Posted to user@hadoop.apache.org by Jeff Hubbs <jh...@att.net> on 2019/02/01 12:51:19 UTC

Re: Computation time with Hadoop for kmeans

Jï¿½rï¿½my -

Much of the whole point behind Hadoop is that with each worker node 
added to the cluster you widen the disk I/O and CPU-to-RAM pipelines and 
increase the number of cores operating at once. What you've essentially 
done is take a single machine and add on a lot of Hadoop overhead and 
some VM overhead to get in the way.

Another point behind Hadoop is to move the computation to where the data 
is. That idea is pretty much stuffed as far as your rig is concerned 
because all the data and all the computation have nowhere else to move to.

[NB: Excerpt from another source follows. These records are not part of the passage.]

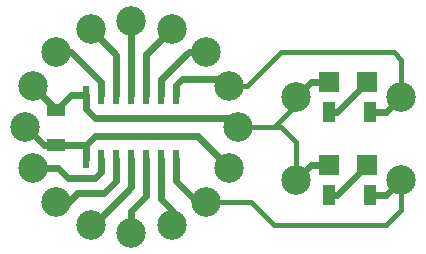
<source format=gtl>
G04 #@! TF.FileFunction,Copper,L1,Top,Signal*
%FSLAX46Y46*%
G04 Gerber Fmt 4.6, Leading zero omitted, Abs format (unit mm)*
G04 Created by KiCad (PCBNEW 4.0.6) date 03/19/19 12:30:58*
%MOMM*%
%LPD*%
G01*
G04 APERTURE LIST*
%ADD10C,0.100000*%
%ADD11R,0.600000X1.500000*%
%ADD12R,1.600000X1.000000*%
%ADD13C,2.500000*%
%ADD14R,1.700000X1.800860*%
%ADD15R,1.100000X1.700000*%
%ADD16C,0.406400*%
%ADD17C,0.609600*%
G04 APERTURE END LIST*
D10*
D11*
X143510000Y-90330000D03*
X144780000Y-90330000D03*
X146050000Y-90330000D03*
X147320000Y-90330000D03*
X148590000Y-90330000D03*
X149860000Y-90330000D03*
X151130000Y-90330000D03*
X151130000Y-84930000D03*
X149860000Y-84930000D03*
X148590000Y-84930000D03*
X147320000Y-84930000D03*
X146050000Y-84930000D03*
X144780000Y-84930000D03*
X143510000Y-84930000D03*
D12*
X140970000Y-89130000D03*
X140970000Y-86130000D03*
D13*
X138300000Y-87600000D03*
X138990000Y-84160000D03*
X140940000Y-81240000D03*
X143860000Y-79290000D03*
X147300000Y-78600000D03*
X150740000Y-79290000D03*
X153660000Y-81240000D03*
X155610000Y-84160000D03*
X155610000Y-91040000D03*
X156300000Y-87600000D03*
X153660000Y-93960000D03*
X150740000Y-95910000D03*
X147300000Y-96600000D03*
X143860000Y-95910000D03*
X140940000Y-93960000D03*
X138990000Y-91040000D03*
D14*
X167259000Y-83820000D03*
X164084000Y-83820000D03*
D15*
X167513000Y-86360000D03*
X164084000Y-86360000D03*
D13*
X161290000Y-85090000D03*
X170180000Y-85090000D03*
D14*
X167259000Y-90805000D03*
X164084000Y-90805000D03*
D15*
X167513000Y-93345000D03*
X164084000Y-93345000D03*
D13*
X161290000Y-92075000D03*
X170180000Y-92075000D03*
D16*
X159415000Y-87600000D02*
X159990000Y-87600000D01*
X161290000Y-88900000D02*
X161290000Y-92075000D01*
X159990000Y-87600000D02*
X161290000Y-88900000D01*
X156300000Y-87600000D02*
X159415000Y-87600000D01*
X159415000Y-87600000D02*
X161290000Y-85725000D01*
X161290000Y-85725000D02*
X161290000Y-85090000D01*
D17*
X143510000Y-84930000D02*
X143510000Y-86106000D01*
X144272000Y-86868000D02*
X155568000Y-86868000D01*
X143510000Y-86106000D02*
X144272000Y-86868000D01*
X155568000Y-86868000D02*
X156300000Y-87600000D01*
X138990000Y-84160000D02*
X139000000Y-84160000D01*
X139000000Y-84160000D02*
X140970000Y-86130000D01*
X143510000Y-84930000D02*
X142170000Y-84930000D01*
X142170000Y-84930000D02*
X140970000Y-86130000D01*
X164084000Y-83820000D02*
X162560000Y-83820000D01*
X162560000Y-83820000D02*
X161290000Y-85090000D01*
X164084000Y-90805000D02*
X162560000Y-90805000D01*
X162560000Y-90805000D02*
X161290000Y-92075000D01*
D16*
X138270000Y-87630000D02*
X138300000Y-87600000D01*
X138270000Y-87630000D02*
X138300000Y-87600000D01*
D17*
X143510000Y-90330000D02*
X143510000Y-89154000D01*
X152962000Y-88392000D02*
X155610000Y-91040000D01*
X144272000Y-88392000D02*
X152962000Y-88392000D01*
X143510000Y-89154000D02*
X144272000Y-88392000D01*
X140970000Y-89130000D02*
X143232000Y-89130000D01*
X143510000Y-89408000D02*
X143510000Y-90330000D01*
X143232000Y-89130000D02*
X143510000Y-89408000D01*
X138300000Y-87600000D02*
X138400000Y-87600000D01*
X138400000Y-87600000D02*
X139930000Y-89130000D01*
X139930000Y-89130000D02*
X140970000Y-89130000D01*
X143860000Y-95910000D02*
X144120000Y-95910000D01*
X144120000Y-95910000D02*
X147320000Y-92710000D01*
X147320000Y-92710000D02*
X147320000Y-90330000D01*
X147300000Y-96600000D02*
X147300000Y-94762000D01*
X148590000Y-93472000D02*
X148590000Y-90330000D01*
X147300000Y-94762000D02*
X148590000Y-93472000D01*
X150740000Y-95910000D02*
X150740000Y-94606000D01*
X149860000Y-93726000D02*
X149860000Y-90330000D01*
X150740000Y-94606000D02*
X149860000Y-93726000D01*
X148590000Y-84930000D02*
X148590000Y-81440000D01*
X148590000Y-81440000D02*
X150740000Y-79290000D01*
X147320000Y-84930000D02*
X147320000Y-78620000D01*
X147320000Y-78620000D02*
X147300000Y-78600000D01*
X146050000Y-84930000D02*
X146050000Y-81480000D01*
X146050000Y-81480000D02*
X143860000Y-79290000D01*
X144780000Y-84930000D02*
X144780000Y-83820000D01*
X142200000Y-81240000D02*
X140940000Y-81240000D01*
X144780000Y-83820000D02*
X142200000Y-81240000D01*
X138990000Y-91040000D02*
X141078000Y-91040000D01*
X144780000Y-91440000D02*
X144780000Y-90330000D01*
X144272000Y-91948000D02*
X144780000Y-91440000D01*
X141986000Y-91948000D02*
X144272000Y-91948000D01*
X141078000Y-91040000D02*
X141986000Y-91948000D01*
X140940000Y-93960000D02*
X142006000Y-93960000D01*
X142006000Y-93960000D02*
X142748000Y-93218000D01*
X142748000Y-93218000D02*
X145034000Y-93218000D01*
X145034000Y-93218000D02*
X146050000Y-92202000D01*
X146050000Y-92202000D02*
X146050000Y-90330000D01*
D16*
X155610000Y-84160000D02*
X157140000Y-84160000D01*
X170180000Y-81915000D02*
X170180000Y-85090000D01*
X169545000Y-81280000D02*
X170180000Y-81915000D01*
X160020000Y-81280000D02*
X169545000Y-81280000D01*
X157140000Y-84160000D02*
X160020000Y-81280000D01*
D17*
X151130000Y-84930000D02*
X151130000Y-84074000D01*
X151638000Y-83566000D02*
X155016000Y-83566000D01*
X151130000Y-84074000D02*
X151638000Y-83566000D01*
X155016000Y-83566000D02*
X155610000Y-84160000D01*
X167513000Y-86360000D02*
X168910000Y-86360000D01*
X168910000Y-86360000D02*
X170180000Y-85090000D01*
X149860000Y-84930000D02*
X149860000Y-83566000D01*
X152186000Y-81240000D02*
X153660000Y-81240000D01*
X149860000Y-83566000D02*
X152186000Y-81240000D01*
D16*
X153660000Y-93960000D02*
X157460000Y-93960000D01*
X170180000Y-94615000D02*
X170180000Y-92075000D01*
X168910000Y-95885000D02*
X170180000Y-94615000D01*
X159385000Y-95885000D02*
X168910000Y-95885000D01*
X157460000Y-93960000D02*
X159385000Y-95885000D01*
D17*
X153660000Y-93960000D02*
X152888000Y-93960000D01*
X152888000Y-93960000D02*
X151130000Y-92202000D01*
X151130000Y-92202000D02*
X151130000Y-90330000D01*
X167513000Y-93345000D02*
X168910000Y-93345000D01*
X168910000Y-93345000D02*
X170180000Y-92075000D01*
X164084000Y-86360000D02*
X164719000Y-86360000D01*
X164719000Y-86360000D02*
X167259000Y-83820000D01*
X164084000Y-93345000D02*
X164719000Y-93345000D01*
X164719000Y-93345000D02*
X167259000Y-90805000D01*
M02*

</source>
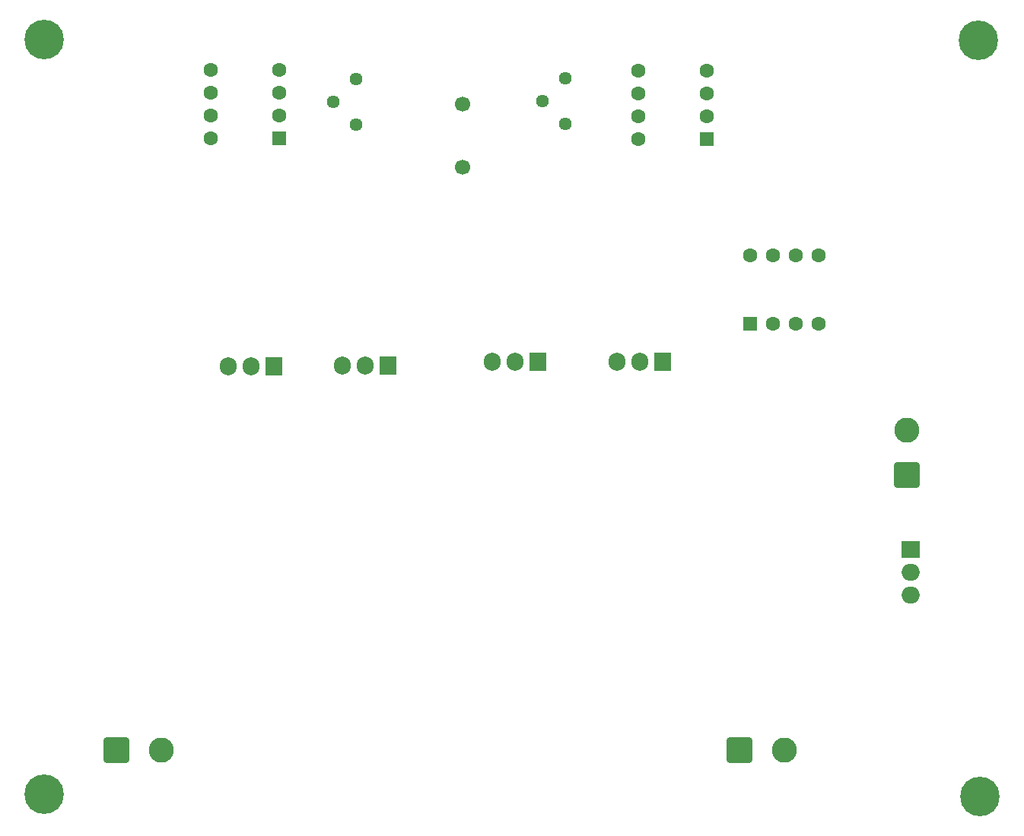
<source format=gbr>
%TF.GenerationSoftware,KiCad,Pcbnew,9.0.4*%
%TF.CreationDate,2025-09-07T12:41:53+05:30*%
%TF.ProjectId,STEREO  CLASS D AMP,53544552-454f-4202-9043-4c4153532044,rev?*%
%TF.SameCoordinates,Original*%
%TF.FileFunction,Soldermask,Bot*%
%TF.FilePolarity,Negative*%
%FSLAX46Y46*%
G04 Gerber Fmt 4.6, Leading zero omitted, Abs format (unit mm)*
G04 Created by KiCad (PCBNEW 9.0.4) date 2025-09-07 12:41:53*
%MOMM*%
%LPD*%
G01*
G04 APERTURE LIST*
G04 Aperture macros list*
%AMRoundRect*
0 Rectangle with rounded corners*
0 $1 Rounding radius*
0 $2 $3 $4 $5 $6 $7 $8 $9 X,Y pos of 4 corners*
0 Add a 4 corners polygon primitive as box body*
4,1,4,$2,$3,$4,$5,$6,$7,$8,$9,$2,$3,0*
0 Add four circle primitives for the rounded corners*
1,1,$1+$1,$2,$3*
1,1,$1+$1,$4,$5*
1,1,$1+$1,$6,$7*
1,1,$1+$1,$8,$9*
0 Add four rect primitives between the rounded corners*
20,1,$1+$1,$2,$3,$4,$5,0*
20,1,$1+$1,$4,$5,$6,$7,0*
20,1,$1+$1,$6,$7,$8,$9,0*
20,1,$1+$1,$8,$9,$2,$3,0*%
G04 Aperture macros list end*
%ADD10C,0.700000*%
%ADD11C,4.400000*%
%ADD12R,1.905000X2.000000*%
%ADD13O,1.905000X2.000000*%
%ADD14RoundRect,0.250001X-1.149999X-1.149999X1.149999X-1.149999X1.149999X1.149999X-1.149999X1.149999X0*%
%ADD15C,2.800000*%
%ADD16C,1.440000*%
%ADD17C,1.700000*%
%ADD18RoundRect,0.250000X0.550000X0.550000X-0.550000X0.550000X-0.550000X-0.550000X0.550000X-0.550000X0*%
%ADD19C,1.600000*%
%ADD20RoundRect,0.250001X1.149999X-1.149999X1.149999X1.149999X-1.149999X1.149999X-1.149999X-1.149999X0*%
%ADD21RoundRect,0.250000X0.550000X-0.550000X0.550000X0.550000X-0.550000X0.550000X-0.550000X-0.550000X0*%
%ADD22R,2.000000X1.905000*%
%ADD23O,2.000000X1.905000*%
G04 APERTURE END LIST*
D10*
%TO.C,REF\u002A\u002A*%
X190426726Y-141806726D03*
X190910000Y-140640000D03*
X190910000Y-142973452D03*
X192076726Y-140156726D03*
D11*
X192076726Y-141806726D03*
D10*
X192076726Y-143456726D03*
X193243452Y-140640000D03*
X193243452Y-142973452D03*
X193726726Y-141806726D03*
%TD*%
%TO.C,REF\u002A\u002A*%
X193550560Y-57543169D03*
X193067286Y-58709895D03*
X193067286Y-56376443D03*
X191900560Y-59193169D03*
D11*
X191900560Y-57543169D03*
D10*
X191900560Y-55893169D03*
X190733834Y-58709895D03*
X190733834Y-56376443D03*
X190250560Y-57543169D03*
%TD*%
%TO.C,REF\u002A\u002A*%
X89591736Y-141570000D03*
X89108462Y-142736726D03*
X89108462Y-140403274D03*
X87941736Y-143220000D03*
D11*
X87941736Y-141570000D03*
D10*
X87941736Y-139920000D03*
X86775010Y-142736726D03*
X86775010Y-140403274D03*
X86291736Y-141570000D03*
%TD*%
%TO.C,REF\u002A\u002A*%
X89561736Y-57521736D03*
X89078462Y-58688462D03*
X89078462Y-56355010D03*
X87911736Y-59171736D03*
D11*
X87911736Y-57521736D03*
D10*
X87911736Y-55871736D03*
X86745010Y-58688462D03*
X86745010Y-56355010D03*
X86261736Y-57521736D03*
%TD*%
D12*
%TO.C,Q4*%
X126211250Y-93800000D03*
D13*
X123671250Y-93800000D03*
X121131250Y-93800000D03*
%TD*%
D14*
%TO.C,J2*%
X165271250Y-136630000D03*
D15*
X170271250Y-136630000D03*
%TD*%
D12*
%TO.C,Q2*%
X142851250Y-93380000D03*
D13*
X140311250Y-93380000D03*
X137771250Y-93380000D03*
%TD*%
D14*
%TO.C,J3*%
X95911250Y-136667500D03*
D15*
X100911250Y-136667500D03*
%TD*%
D12*
%TO.C,Q3*%
X113501250Y-93890000D03*
D13*
X110961250Y-93890000D03*
X108421250Y-93890000D03*
%TD*%
D16*
%TO.C,RV1*%
X145941250Y-61830000D03*
X143401250Y-64370000D03*
X145941250Y-66910000D03*
%TD*%
D17*
%TO.C,J4*%
X134441250Y-64730000D03*
X134441250Y-71730000D03*
%TD*%
D12*
%TO.C,Q1*%
X156731250Y-93380000D03*
D13*
X154191250Y-93380000D03*
X151651250Y-93380000D03*
%TD*%
D16*
%TO.C,RV2*%
X122641250Y-61890000D03*
X120101250Y-64430000D03*
X122641250Y-66970000D03*
%TD*%
D18*
%TO.C,U4*%
X114041250Y-68510000D03*
D19*
X114041250Y-65970000D03*
X114041250Y-63430000D03*
X114041250Y-60890000D03*
X106421250Y-60890000D03*
X106421250Y-63430000D03*
X106421250Y-65970000D03*
X106421250Y-68510000D03*
%TD*%
D20*
%TO.C,J1*%
X183878750Y-105975000D03*
D15*
X183878750Y-100975000D03*
%TD*%
D21*
%TO.C,U2*%
X166461250Y-89150000D03*
D19*
X169001250Y-89150000D03*
X171541250Y-89150000D03*
X174081250Y-89150000D03*
X174081250Y-81530000D03*
X171541250Y-81530000D03*
X169001250Y-81530000D03*
X166461250Y-81530000D03*
%TD*%
D22*
%TO.C,U1*%
X184341250Y-114295000D03*
D23*
X184341250Y-116835000D03*
X184341250Y-119375000D03*
%TD*%
D18*
%TO.C,U3*%
X161621250Y-68550000D03*
D19*
X161621250Y-66010000D03*
X161621250Y-63470000D03*
X161621250Y-60930000D03*
X154001250Y-60930000D03*
X154001250Y-63470000D03*
X154001250Y-66010000D03*
X154001250Y-68550000D03*
%TD*%
M02*

</source>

Also, I don't seem to have useful Hadoop cluster worker nodes until each 
has at least 8GiB RAM; I can't imagine what you can get out of just 
1.5GiB RAM.

I'd advise you to grab some real hardware and try this again.

On 1/30/19 10:48 AM, Jï¿½rï¿½my C wrote:
>
> Good afternoon,
>
>
> I programmed kmeans with Hadoop in R using Rhadoop in a cluster of 3 
> machines (3 virtual machines on a single one. Each machine represents 
> one core and has 1,5 GB of RAM).
>
> The purpose is to compare computation time between a Hadoop cluster 
> and a local machine (without Hadoop) for kmeans.
>
>
> I simulated data with gaussian distribution. With 2 millions data, 
> computation time with Hadoop is still much more higher than time taken 
> without Hadoop. Can computation time with Hadoop be lower than time 
> without Hadoop?
>
> If yes, how can I do it? As I am working on a single machine with 3 
> VM, I am wondering if it is possible to see the advantages of doing 
> computations with Hadoop.
>
>
> Thank you.
>
> Jeremy
>
>